Decluttering your home of extra belongings is one of the most important yet difficult tasks to tackle when selling your home.
Maybe you have a year to sort through decades of memories as you downsize and retire. Or maybe you have a few months to sell and relocate across the country for a new job. Depending on the circumstances of your move, your decluttering methods might vary.
While you might not have control over your timeline, prioritize the decluttering process.
“Decluttering before selling isn’t just about making your house look bigger — it’s about helping buyers see themselves in the space,” said Katy Wells, an Asheville, North Carolina-based decluttering expert and author of the forthcoming book "Making Home Your Happy Place: A Real-Life Guide to Decluttering Without the Overwhelm."
“When your home is filled with your stuff, your stories and your life, it’s hard for someone else to imagine theirs there," she added. "You’re not just clearing surfaces; you’re making space for someone else’s vision.”
If you have a year, you might be able to take more time or plan out how you will tackle each room. With six months, you can start with seasonal items you won’t use until you move. In three months or less, the decluttering process might be more intense, but the earlier you start the better.
Collecting clutter is a natural part of living, but it can easily become a problem when not managed. Professional organizers have dedicated their careers to methods, tips and tricks to help people sort through their life’s belongings. When moving, the level of decluttering will change based on whether you are downsizing or moving to a home the same size or bigger.
What to ask yourself
What you keep and get rid of is ultimately up to you, but decluttering experts have developed questions to help you discern what is important.
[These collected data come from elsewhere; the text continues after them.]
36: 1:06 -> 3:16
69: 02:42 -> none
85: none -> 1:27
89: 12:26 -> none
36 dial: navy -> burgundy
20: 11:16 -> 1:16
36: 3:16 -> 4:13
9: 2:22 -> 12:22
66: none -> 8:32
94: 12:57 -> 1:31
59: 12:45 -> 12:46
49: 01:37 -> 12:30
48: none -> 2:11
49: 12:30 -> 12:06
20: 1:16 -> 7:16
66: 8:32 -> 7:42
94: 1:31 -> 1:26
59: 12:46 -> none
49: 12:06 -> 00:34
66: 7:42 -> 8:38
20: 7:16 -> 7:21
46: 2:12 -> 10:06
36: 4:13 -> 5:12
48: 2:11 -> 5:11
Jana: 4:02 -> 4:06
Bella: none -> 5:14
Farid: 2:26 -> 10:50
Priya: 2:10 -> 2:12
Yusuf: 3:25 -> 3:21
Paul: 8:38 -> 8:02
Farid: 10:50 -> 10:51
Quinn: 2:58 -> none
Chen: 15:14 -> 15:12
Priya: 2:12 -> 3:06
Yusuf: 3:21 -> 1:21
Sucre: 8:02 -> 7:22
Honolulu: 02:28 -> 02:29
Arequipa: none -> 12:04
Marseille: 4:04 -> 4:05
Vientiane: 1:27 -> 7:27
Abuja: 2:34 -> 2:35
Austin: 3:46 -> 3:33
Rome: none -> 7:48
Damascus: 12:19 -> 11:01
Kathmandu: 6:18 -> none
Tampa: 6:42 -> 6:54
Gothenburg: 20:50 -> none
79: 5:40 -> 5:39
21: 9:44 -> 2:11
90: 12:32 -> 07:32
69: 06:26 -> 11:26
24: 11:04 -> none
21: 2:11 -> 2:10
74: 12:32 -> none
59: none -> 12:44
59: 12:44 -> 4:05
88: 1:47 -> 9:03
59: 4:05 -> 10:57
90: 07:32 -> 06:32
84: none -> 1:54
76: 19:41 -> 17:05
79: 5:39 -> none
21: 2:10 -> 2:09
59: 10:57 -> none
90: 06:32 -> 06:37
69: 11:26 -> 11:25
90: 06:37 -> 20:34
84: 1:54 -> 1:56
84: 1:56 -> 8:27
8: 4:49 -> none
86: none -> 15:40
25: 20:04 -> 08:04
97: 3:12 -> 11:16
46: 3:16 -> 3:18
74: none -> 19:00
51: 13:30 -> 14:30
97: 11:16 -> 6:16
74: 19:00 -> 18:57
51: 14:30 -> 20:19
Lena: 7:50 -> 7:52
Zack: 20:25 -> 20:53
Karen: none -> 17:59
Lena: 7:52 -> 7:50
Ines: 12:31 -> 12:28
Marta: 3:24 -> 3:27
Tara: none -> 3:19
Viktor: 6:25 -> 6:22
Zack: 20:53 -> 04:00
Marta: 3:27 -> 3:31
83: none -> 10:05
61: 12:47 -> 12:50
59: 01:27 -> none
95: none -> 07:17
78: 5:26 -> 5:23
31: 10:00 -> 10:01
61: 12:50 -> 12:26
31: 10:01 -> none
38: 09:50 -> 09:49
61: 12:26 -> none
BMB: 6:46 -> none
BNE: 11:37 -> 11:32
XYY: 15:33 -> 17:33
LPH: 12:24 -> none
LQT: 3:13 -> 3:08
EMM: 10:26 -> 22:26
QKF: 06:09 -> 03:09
Wells offers some guiding questions to help with deciding what to keep and what to give away.
- “‘Have I had the opportunity to use this in the last six months?’ Notice you’re not asking ‘if’ you used it — you’re asking if you even had the chance. If the opportunity was there and you still didn’t reach for it, that tells you something.”
- “‘Do I expect to use or need this in my new home?’ Not ‘might I’ or ‘could I’ — do you actually expect to? If the answer is no, let it go.”
Dana K. White, decluttering expert and author of "Decluttering at the Speed of Life," likes to ask:
- Does it deserve to take up space?
Deploying categorization method
Focus on each room or category at a time. Start with nonessential storage spaces like garages, sheds and attics, and work your way down to the kitchen and living room.
“I prefer a category-based method: group like items together, assess what you use and streamline from there,” said Bridget Flynn, owner of Divine Organizing based in Westport, Connecticut. “It’s efficient and keeps the process focused.”
A common mistake Christian Pfeiffer, professional organizer at Valley Organizing in Phoenix, Arizona, sees is trying to work in too many spaces at once.
“My favorite decluttering method is to pull everything out of the space, lay it out and sort it by category,” Pfeiffer said. “Start on one end and slowly go through each item, deciding whether to keep, donate or trash it.”
'Does it deserve to take up space?'
White advises people decluttering to sell and move to limit the amount they are packing by only getting the recommended number of boxes for their next home.
“I call this the container concept,” White said. “It’s that spaces are limited and the fact that they are limited is the thing that frees you from making value decisions about ‘Is this a good item? Should I keep it? Will I use it?’ Instead, you say, ‘I have a limited space. ... Does it deserve to take up space?’”
If you are moving from a five-bedroom home to a three-bedroom condo, then get the recommended number of boxes for the condo. If you don’t declutter enough when downsizing, then you might get stuck with too many boxes and no places to unpack them.
Letting go of sentimental items
Items with emotional value are often hard to declutter. Wells suggests asking yourself: “‘What’s the story I want to keep?’ Jot it down and then ask yourself if you need the item physically to remember that story. Maybe a photo of the item will keep the memory alive.”
“I save sentimental things for last since those are the toughest decisions,” Pfeiffer said. “I guide clients to keep what they truly need to have physically and take photos of the rest.”
White says she treats sentimental items with the same questions as other items: “Does it deserve to take up space?”
“Sort them last and in small batches. Keep a curated selection of the most meaningful pieces and find appropriate ways to store or display them,” Flynn said.